Issue: MACRO-FUNCTION-ENVIRONMENT
References: MACRO-FUNCTION, p. 144
MACROLET, pp. 113-4
&ENVIRONMENT, pp. 145-6
MACROEXPAND and MACROEXPAND-1, pp. 151-2
Category: ADDITION
Edit history: Version 1, Pavel, March 21, 1988
Version 2, Masinter, 8-Jun-88, (as per cleanup discussion)
Problem description:
The &ENVIRONMENT argument to a macro-expansion function may only be used as
the
second argument to the functions MACROEXPAND and MACROEXPAND-1. It is
sometimes
more convenient, however, to be able to work directly with the more
primitive
function MACRO-FUNCTION, on which MACROEXPAND and MACROEXPAND-1 are
presumably
based. However, since MACRO-FUNCTION does not take an environment
argument, it
cannot be used in situations in which that environment must be taken into
account.
Proposal (MACRO-FUNCTION-ENVIRONMENT:YES):
Add an optional second argument to MACRO-FUNCTION, that argument being an
environment that was passed as the &ENVIRONMENT argument to some macro
expansion
function. If the argument is not given, or the argument is NIL, the null
environment is used. MACRO-FUNCTION will now consider macro definitions
from
that environment in preference to ones in the global environment.
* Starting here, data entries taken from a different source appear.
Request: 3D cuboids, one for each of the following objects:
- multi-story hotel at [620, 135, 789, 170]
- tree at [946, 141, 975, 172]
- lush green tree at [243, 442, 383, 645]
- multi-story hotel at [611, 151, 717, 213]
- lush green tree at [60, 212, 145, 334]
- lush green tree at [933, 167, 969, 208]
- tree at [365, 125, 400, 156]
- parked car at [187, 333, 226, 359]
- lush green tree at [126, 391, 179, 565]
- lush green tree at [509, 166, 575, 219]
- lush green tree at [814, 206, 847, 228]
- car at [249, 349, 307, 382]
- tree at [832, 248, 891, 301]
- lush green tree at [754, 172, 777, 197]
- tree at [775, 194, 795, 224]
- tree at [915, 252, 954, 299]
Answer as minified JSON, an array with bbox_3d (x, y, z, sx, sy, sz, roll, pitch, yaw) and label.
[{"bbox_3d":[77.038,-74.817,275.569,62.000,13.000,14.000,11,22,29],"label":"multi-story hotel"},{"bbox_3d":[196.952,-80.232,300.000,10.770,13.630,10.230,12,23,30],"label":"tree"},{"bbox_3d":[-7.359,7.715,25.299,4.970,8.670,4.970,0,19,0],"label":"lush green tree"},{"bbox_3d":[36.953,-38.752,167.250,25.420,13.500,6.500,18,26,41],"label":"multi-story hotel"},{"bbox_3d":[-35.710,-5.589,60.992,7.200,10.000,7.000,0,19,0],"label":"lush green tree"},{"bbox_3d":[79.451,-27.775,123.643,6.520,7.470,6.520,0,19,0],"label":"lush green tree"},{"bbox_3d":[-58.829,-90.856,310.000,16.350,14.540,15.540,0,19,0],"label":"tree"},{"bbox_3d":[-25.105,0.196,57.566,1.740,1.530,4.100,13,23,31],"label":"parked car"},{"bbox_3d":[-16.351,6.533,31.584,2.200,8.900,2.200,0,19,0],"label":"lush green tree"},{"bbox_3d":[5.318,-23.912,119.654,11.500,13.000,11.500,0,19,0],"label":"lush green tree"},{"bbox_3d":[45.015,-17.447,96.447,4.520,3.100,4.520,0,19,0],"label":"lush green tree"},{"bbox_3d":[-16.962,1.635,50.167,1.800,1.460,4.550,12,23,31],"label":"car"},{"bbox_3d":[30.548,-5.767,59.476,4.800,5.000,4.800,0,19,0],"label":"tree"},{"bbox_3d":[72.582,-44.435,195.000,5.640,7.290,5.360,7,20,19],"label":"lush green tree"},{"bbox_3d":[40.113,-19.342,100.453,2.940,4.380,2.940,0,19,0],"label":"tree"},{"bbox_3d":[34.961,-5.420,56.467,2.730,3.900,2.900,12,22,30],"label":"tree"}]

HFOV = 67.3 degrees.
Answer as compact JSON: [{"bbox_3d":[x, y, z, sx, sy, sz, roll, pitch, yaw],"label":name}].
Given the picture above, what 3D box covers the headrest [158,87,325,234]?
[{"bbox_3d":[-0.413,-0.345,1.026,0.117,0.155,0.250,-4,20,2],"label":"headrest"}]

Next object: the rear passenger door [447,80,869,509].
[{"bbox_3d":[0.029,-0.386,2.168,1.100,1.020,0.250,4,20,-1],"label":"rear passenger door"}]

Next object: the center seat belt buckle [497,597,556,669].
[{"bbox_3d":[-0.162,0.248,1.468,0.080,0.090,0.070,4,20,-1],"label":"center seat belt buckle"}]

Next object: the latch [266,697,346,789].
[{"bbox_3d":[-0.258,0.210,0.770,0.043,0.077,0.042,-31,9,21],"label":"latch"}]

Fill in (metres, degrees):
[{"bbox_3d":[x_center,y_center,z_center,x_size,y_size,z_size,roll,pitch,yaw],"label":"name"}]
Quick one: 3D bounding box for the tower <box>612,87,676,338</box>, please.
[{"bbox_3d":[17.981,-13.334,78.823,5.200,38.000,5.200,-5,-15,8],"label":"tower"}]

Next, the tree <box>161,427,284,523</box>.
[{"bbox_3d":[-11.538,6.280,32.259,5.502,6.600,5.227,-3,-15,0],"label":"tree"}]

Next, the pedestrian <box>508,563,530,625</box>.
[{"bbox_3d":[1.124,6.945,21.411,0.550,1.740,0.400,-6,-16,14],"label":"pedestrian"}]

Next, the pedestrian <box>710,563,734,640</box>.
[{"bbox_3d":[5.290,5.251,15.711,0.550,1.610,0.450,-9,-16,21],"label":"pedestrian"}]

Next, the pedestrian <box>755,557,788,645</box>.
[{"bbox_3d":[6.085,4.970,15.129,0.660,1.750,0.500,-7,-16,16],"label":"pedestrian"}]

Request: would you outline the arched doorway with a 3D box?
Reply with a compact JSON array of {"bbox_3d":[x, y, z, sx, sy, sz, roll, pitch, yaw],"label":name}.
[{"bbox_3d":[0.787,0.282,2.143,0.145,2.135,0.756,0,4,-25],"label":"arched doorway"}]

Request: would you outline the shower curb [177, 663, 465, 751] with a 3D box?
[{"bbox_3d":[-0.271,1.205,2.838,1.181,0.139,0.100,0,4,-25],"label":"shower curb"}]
It is an
error
to supply the environment argument in a use of MACRO-FUNCTION as a SETF
location
specifier.
Examples:
(macrolet ((foo (&environment env)
(if (macro-function 'bar env)
''yes
''no)))
(list (foo)
(macrolet ((bar () :beep))
(foo))))
=> (no yes)
(setf (macro-function 'bar env) ...) is an error.
Rationale:
Intuitively, the more primitive operation in macro expansion is
not MACROEXPAND or MACROEXPAND-1, yet the environment argument can only be
supplied to the latter functions and not to the former one. By changing
this
state of affairs, the model of macro expansion becomes somewhat simpler.
Also,
more flexible use of the facility is enabled.
Current practice:
Xerox Common Lisp already implements this proposal. Symbolics Common Lisp,
and Kyoto Common Lisp do not. Lucid Common Lisp did not, but version 3.0
does.
Cost to Implementors:
This is presumably a simple change to make, a small matter of moving the
environment-searching code from MACROEXPAND-1 to MACRO-FUNCTION.
Cost to Users:
The change is upward-compatible and so poses no cost to users.
Cost of non-adoption:
One more (small) semantic wart on the language.
Benefits:
The function that users think of as being more primitive really is.
Aesthetics:
This slightly cleans up the language.
Discussion:
This issue was discussed starting in January 1987, but got tangled in
a web of other related proposals. In its current form, the only objections
have been that some other proposal or committee might otherwise change
macro handling, or that this proposal doesn't fix enough of the problems.